La publication de la note d’information du ministre délégué à la présidence de la République chargé du Contrôle supérieur de l’Etat (Consupe) a provoqué une levée de boucliers. Dans le camp de ceux qui vouent cette initiative aux gémonies, d’aucuns ne veulent voir à travers la mise en branle de la procédure de vérification d’urgence qu’une initiative personnelle de Henri Eyebe Ayissi. Une manière d’intimidation des dirigeants des sociétés publiques et parapubliques. Pire, pour certains, il ne s’agit ni plus ni moins que d’une imposture.

Pourtant, cette nouvelle modalité d’intervention du Consupe participe du « renforcement de la prévention des atteintes à la fortune publique au Cameroun » adopté en septembre 2014 par le Comité interministériel des programmes ministériels (Ciep), en charge de la coordination de l’action gouvernementale. De plus, ce processus traduit la matérialisation d’une recommandation des états généraux sur les atteintes à la fortune publique organisés par



le Consupe en 2012.


La procédure de vérification d’urgence apparait donc comme une mesure salutaire pour la fortune publique. Surtout quand on se rappelle que, dans l’accomplissement de ses missions, le Consupe se déploie à travers des missions spéciales prescrites par le président de la République ou des missions classiques prévues par un programme annuel validé par ce dernier qui requièrent beaucoup de moyens. Conséquence : beaucoup de structures échappent pendant de longues années aux missions de vérification du Consupe.
Pour plus de célérité et d’efficacité de l’action, la procédure de vérification d’urgence, dont la mise en œuvre est prévue cette année, et qui tire sa légalité et sa légitimité du décret présidentiel du 4 septembre 2013 lui assignant « la mission permanente de procéder à la centralisation, à l’exploitation et au recoupement des informations et dénonciations relatives aux actes portant atteinte à la fortune publique et, le cas échéant, à des investigations en matière de détection des actes frauduleux », se veut souple dans ses modes opératoires.
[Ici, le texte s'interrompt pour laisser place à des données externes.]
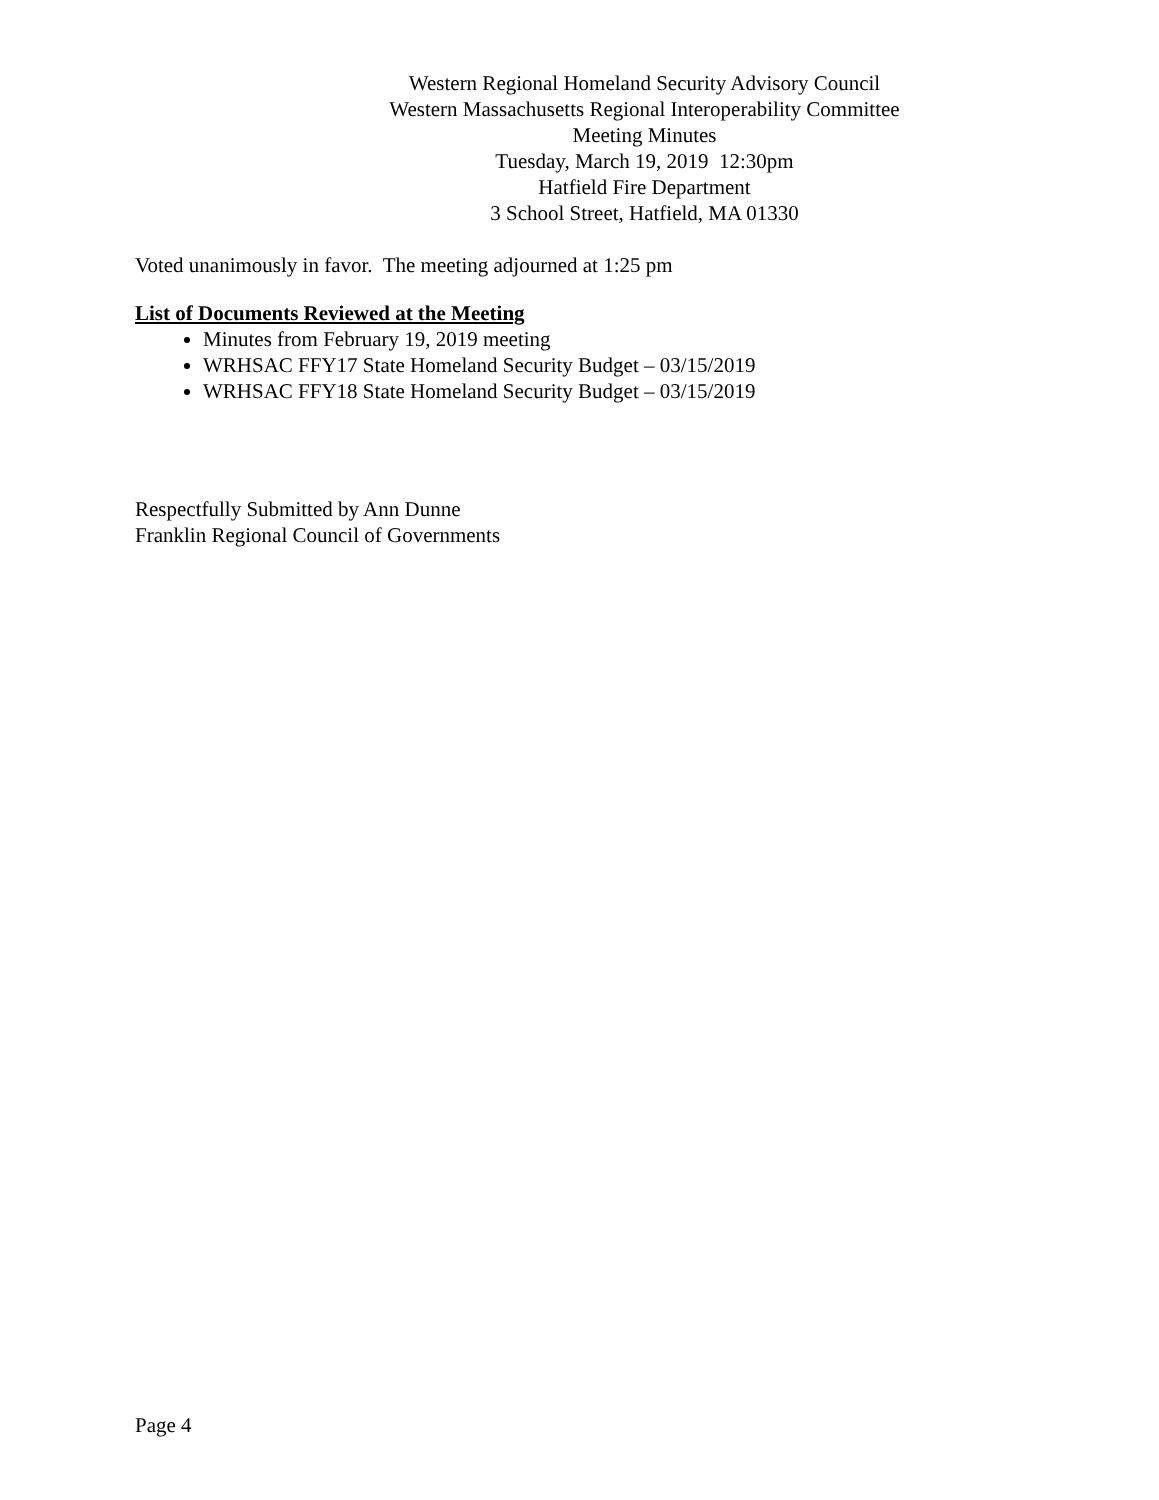Western Regional Homeland Security Advisory Council
Western Massachusetts Regional Interoperability Committee
Meeting Minutes
Tuesday, March 19, 2019 12:30pm
Hatfield Fire Department
3 School Street, Hatfield, MA 01330
Voted unanimously in favor. The meeting adjourned at 1:25 pm
List of Documents Reviewed at the Meeting
Minutes from February 19, 2019 meeting
WRHSAC FFY17 State Homeland Security Budget – 03/15/2019
WRHSAC FFY18 State Homeland Security Budget – 03/15/2019
Respectfully Submitted by Ann Dunne
Franklin Regional Council of Governments
Page 4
Le Consupe entend ainsi exercer cette attribution soit en demandant aux responsables des structures visées de mettre à disposition un ‘’compte d’emploi de l’utilisation des ressources financières et matérielles’’ mobilisées dans le cadre d’une opération donnée ou d’une dotation financière spécifique qu’il se chargera d’éplucher.

Le Consupe aura aussi le loisir de procéder au contrôle en exigeant « la production et la transmission, dans des délais prescrits, d’un ‘’rapport ad hoc et circonstancié’’ portant sur certains actes de gestion identifiés ou sur des comportements dénoncés et jugés problématiques, douteux, voire potentiellement préjudiciables aux intérêts publics dans le cadre de l’utilisation d’un projet d’investissement public ou à financement public et/ou extérieur ».

Enfin, le Consupe pourra exiger« la production et la transmission, par une correspondance spécifique, des ‘’éléments d’information pertinents et suffisants’’ devant permettre de faire le point sur certaines situations signalées dans les lettres reçus ou sur la substance et la portée de certains documents de gestion parvenus au Contrôle supérieur de l’Etat ».
Autant dire que la procédure de vérification d’urgence, qui ne perd pas de vue que « le recoupement prescrit par les textes constitue implicitement mais nécessairement une invite à la circonspection, à l’objectivité et à la rigueur, bref au professionnalisme dans le traitement des informations », va alléger le contrôle, l’étendre à un plus grand nombre de structures concernées et fatalement, à défaut de les prévenir, permettre d’intensifier la lutte contre les atteintes à la fortune publique.

D’après Evariste Tsala Onana, chef de division des affaires juridiques et de l’exploitation des informations au Consupe, dans une interview accordée au quotidien Mutations le 27 mars, « la conception des modes opératoires moins coûteux, mais plus efficaces et faciles à déployer est apparue comme un impératif au regard, d’une part du coût élevé des contrôles classiques, lequel coût ne permet pas à l’institution de contrôler un nombre maximum d’entités, et, d’autre part, de la diminution notable de l’effet dissuasif desdits contrôles au fil des années ».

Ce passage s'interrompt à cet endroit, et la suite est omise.